Has he not done even greater for us? He came amongst the Israelites in cloud and fire. In Jesus he has come amongst us in both humility and in power. While he dwelt in the midst of Israel, he remained distant. The people could approach from a distance, but could not bear his presence. The nation could camp around the tabernacle, but could not enter the holy of holies In Jesus God became one of us that we might draw near and in giving us his own Spirit, he has made us his tabernacle. In the Exodus the Lord stripped Pharaoh and the gods of Egypt of their power and freed Israel from her bondage. In the death and resurrection of Jesus, the Lord has despoiled our great enemies, sin and death, and delivered us from their bondage.

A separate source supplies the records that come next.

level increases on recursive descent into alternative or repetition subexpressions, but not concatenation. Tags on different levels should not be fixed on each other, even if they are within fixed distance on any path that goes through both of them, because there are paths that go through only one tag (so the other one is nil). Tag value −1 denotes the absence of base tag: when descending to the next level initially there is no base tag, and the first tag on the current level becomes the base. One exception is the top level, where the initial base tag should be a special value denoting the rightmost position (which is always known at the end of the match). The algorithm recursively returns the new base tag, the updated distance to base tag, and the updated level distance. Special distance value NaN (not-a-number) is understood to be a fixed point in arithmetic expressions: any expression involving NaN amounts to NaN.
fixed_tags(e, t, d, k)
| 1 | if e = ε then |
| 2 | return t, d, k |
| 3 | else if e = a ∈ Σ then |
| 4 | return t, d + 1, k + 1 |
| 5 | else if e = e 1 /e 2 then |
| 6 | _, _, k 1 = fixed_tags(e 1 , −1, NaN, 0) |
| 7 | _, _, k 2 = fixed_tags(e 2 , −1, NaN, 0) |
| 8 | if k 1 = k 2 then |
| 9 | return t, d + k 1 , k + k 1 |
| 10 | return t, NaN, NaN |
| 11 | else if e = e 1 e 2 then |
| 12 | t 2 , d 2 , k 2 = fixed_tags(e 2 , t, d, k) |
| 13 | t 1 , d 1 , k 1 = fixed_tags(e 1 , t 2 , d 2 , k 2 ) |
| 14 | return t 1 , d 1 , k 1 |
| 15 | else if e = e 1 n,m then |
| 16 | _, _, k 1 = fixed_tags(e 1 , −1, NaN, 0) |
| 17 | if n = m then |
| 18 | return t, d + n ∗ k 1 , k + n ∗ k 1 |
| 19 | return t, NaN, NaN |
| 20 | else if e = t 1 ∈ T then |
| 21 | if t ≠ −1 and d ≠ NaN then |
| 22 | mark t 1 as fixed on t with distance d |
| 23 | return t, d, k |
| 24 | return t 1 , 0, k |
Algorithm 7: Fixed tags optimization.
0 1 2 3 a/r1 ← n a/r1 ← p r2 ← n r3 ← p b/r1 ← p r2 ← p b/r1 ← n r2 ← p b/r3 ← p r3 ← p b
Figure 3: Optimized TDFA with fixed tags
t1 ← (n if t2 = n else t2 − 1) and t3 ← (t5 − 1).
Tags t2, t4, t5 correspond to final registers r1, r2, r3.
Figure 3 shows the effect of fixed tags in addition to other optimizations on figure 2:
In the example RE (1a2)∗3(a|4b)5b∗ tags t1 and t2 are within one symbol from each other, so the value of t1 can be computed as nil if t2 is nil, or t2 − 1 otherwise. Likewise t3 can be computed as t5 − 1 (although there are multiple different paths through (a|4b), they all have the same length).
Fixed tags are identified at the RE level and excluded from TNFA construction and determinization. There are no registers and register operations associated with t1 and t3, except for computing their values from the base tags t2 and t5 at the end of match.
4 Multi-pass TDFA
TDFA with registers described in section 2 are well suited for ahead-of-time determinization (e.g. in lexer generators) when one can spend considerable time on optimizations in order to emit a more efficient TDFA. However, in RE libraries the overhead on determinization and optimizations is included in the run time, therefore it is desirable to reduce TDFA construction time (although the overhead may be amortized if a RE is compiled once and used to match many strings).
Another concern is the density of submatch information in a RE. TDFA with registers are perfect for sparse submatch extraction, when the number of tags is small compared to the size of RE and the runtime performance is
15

In our baptism, the Lord has called us through our own Red Sea, to submit in faith to his King, to receive the gift of his Spirit, and to be his people for the sake of the world.
What he did with such a great display of power when he delivered Israel from Egypt pales in comparison to what he has done in delivering his new Israel from sin and death. We ought no less than they to worship him and him alone and to have no other gods before him. We do have pantheons of our own. We are just as prone to worshipping Mammon and Mars, Aphrodite and Caesar: money, war, sex, power, and the state. There are plenty of others, too. Either we set them alongside the Lord as sources of our security, robbing him of our trust and worship. Or we allow ourselves to have divided loyalties and in that way our false gods take on infinite form. Brother and Sisters, set them all aside. Trust in the Lord and the Lord alone. Let go of everything else. Worship the Lord and the Lord alone. If it interferes with following him, if it takes you away from worshipping him with your brothers and sisters on Sunday, if it leaves you no time for private worship and the study of his word during the week, if gets in the way of discipling your children, you are robbing God of his due. Whatever it is, set it aside. Have no other gods before him. Remember that we are his people, redeemed at great cost, we owe him our all. And remember, too, our calling. As his people, his precious possession, set apart and made holy, we are by our worship and our lives together meant to lift the veil on God’s new creation. When the world looks to the Church, it should catch a glimpse of creation ordered rightly—a people who no longer practise idolatry and in whom the life of God is manifest. We are the people who no longer live in fear of sin and death. We are the people who no longer live for self, manifesting the works of the flesh, but a people who live full of love, joy, hope, and peace and who bring to the world the fruit of the Spirit, the gifts of God.
Let us pray: Heavenly Father, in today’s collect we acknowledge the good things you have in store for us. Let us recall, too, the good things you have done for us. Let us remember always the deliverance you have wrought for us from sin and death by the death and resurrection of Jesus. Remind us who we are. Remind us of who you are. Remind us of the love and grace you have shown us, so that our hearts will be filled with love and gratitude in return. Cause our hearts to so overflow with love for you that we set aside anything in our lives that competes with you for our worship and affections. This we ask through Jesus our Lord. Amen.
Institutes 1.11.8
See also Gen. 23:3, 32:21, Ex. 34:6, Num 3:4, 1 Kings 9:7, 2 Kings 13:14, Job 4:15, 21:31, Ps 9:20; Ezek 32:10.
The Ten Commandments (London: Hodder and Stoughton, 1901), 20-37.